Alan Kneidel

Staff Biologist

Manomet and our team of partners have spent recent years identifying focal areas for Whimbrel conservation efforts and building a monitoring network in the Atlantic Flyway. In April 2021, Brad Winn and Alan Kneidel headed to Texas and Louisiana to expand this network to the Gulf coast. At the same time, Abby Sterling and her partners coordinated ongoing surveys in the Georgia Bight. We are pleased to report that the 2021 field season was a success, and lots of Whimbrels were counted!

Why?

Why are we so focused on the spring staging areas for Whimbrels? In the conservation field, monitoring population size and trends are essential to understanding the cause-effect links between management actions and population response. But, collecting information about shorebird populations can be quite the challenge.

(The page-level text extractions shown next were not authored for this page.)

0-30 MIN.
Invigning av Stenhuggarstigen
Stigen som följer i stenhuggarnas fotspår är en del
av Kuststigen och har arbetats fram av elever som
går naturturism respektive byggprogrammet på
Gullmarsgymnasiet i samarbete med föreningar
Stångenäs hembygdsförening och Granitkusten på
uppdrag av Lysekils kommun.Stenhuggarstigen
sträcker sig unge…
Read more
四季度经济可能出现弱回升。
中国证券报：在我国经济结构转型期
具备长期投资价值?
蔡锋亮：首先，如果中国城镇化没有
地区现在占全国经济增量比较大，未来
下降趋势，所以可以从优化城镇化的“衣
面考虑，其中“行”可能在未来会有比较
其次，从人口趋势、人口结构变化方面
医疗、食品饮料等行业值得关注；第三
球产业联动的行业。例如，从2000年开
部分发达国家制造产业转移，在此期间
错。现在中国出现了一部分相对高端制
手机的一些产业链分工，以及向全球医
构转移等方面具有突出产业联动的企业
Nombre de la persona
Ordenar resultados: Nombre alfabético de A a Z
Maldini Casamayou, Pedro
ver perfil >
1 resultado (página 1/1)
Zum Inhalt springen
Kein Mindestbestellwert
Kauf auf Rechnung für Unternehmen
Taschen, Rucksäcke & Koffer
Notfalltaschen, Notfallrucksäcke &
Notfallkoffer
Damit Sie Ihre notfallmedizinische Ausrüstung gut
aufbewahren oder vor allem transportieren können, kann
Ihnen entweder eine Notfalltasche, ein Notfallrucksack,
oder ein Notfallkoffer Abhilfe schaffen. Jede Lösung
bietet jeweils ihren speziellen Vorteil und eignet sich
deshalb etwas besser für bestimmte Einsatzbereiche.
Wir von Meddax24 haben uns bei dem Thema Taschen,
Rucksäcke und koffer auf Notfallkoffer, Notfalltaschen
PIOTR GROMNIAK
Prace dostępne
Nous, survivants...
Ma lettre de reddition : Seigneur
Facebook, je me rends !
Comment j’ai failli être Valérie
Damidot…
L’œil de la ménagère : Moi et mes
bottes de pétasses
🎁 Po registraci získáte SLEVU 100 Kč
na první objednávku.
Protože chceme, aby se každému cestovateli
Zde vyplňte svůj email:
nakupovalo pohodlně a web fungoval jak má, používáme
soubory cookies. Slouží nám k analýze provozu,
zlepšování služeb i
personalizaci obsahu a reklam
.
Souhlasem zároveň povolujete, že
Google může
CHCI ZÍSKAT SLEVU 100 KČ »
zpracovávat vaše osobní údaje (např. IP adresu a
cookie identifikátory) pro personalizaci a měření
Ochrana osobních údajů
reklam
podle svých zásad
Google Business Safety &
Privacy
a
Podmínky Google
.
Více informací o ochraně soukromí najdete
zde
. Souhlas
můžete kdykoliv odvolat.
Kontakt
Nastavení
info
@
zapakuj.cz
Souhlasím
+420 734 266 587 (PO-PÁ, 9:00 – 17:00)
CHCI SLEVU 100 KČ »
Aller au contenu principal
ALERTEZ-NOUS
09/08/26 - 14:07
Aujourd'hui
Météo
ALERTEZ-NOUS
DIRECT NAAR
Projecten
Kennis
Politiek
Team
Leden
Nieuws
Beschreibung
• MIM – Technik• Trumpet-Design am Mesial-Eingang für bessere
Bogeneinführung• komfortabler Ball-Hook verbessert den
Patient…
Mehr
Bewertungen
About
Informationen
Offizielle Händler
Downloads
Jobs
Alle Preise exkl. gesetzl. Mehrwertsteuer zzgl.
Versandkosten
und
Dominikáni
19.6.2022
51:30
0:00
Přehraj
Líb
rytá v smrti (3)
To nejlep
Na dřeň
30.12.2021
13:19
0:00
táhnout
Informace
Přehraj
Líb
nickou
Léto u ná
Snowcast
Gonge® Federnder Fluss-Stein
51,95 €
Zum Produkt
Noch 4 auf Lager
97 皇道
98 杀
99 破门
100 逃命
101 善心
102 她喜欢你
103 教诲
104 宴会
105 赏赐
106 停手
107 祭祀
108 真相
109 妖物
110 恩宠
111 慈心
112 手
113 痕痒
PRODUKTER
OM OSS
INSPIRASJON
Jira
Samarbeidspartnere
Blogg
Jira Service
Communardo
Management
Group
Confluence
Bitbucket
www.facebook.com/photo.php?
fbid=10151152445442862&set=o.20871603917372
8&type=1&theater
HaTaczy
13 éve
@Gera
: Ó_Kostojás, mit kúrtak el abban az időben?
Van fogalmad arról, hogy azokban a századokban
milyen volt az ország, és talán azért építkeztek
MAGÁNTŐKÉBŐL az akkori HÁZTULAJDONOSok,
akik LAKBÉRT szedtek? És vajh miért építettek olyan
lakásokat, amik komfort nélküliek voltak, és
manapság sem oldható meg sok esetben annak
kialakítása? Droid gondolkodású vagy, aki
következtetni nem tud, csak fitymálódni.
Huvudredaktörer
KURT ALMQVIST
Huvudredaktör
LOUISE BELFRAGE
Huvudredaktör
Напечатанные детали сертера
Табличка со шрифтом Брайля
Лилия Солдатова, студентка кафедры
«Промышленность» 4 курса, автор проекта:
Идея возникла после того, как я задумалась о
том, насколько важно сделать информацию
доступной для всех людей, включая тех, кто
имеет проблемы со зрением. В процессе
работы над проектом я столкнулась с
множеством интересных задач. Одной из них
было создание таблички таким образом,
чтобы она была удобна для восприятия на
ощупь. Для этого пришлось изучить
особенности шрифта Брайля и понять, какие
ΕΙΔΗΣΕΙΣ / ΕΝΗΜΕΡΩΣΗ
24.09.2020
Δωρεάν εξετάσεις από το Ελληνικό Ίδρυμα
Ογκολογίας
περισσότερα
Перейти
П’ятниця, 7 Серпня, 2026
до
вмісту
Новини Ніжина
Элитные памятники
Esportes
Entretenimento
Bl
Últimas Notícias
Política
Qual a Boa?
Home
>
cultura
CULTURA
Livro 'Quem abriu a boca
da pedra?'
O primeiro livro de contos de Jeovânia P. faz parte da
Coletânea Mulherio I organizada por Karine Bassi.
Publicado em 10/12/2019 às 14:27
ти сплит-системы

For three-quarters of the year, Whimbrels are largely inaccessible. During the breeding season, they are thinly dispersed throughout the vast Arctic and sub-Arctic tundra. A large percentage fly straight out over the Atlantic Ocean during fall migration, without ever passing through the lower 48 states. During the winter months, Whimbrels are dispersed along the Caribbean and northern South America coasts, areas that are remote and difficult to survey. Therefore, the only time to do population-level headcounts of Whimbrels is at spring staging areas, and particularly at the communal nocturnal roost sites within these staging areas. There may be just a few of these roosts in a region, pooling birds from up to 40 miles away and numbering thousands of birds. In addition to being the best place to count the birds, identifying these key sites also helps us direct conservation action to them.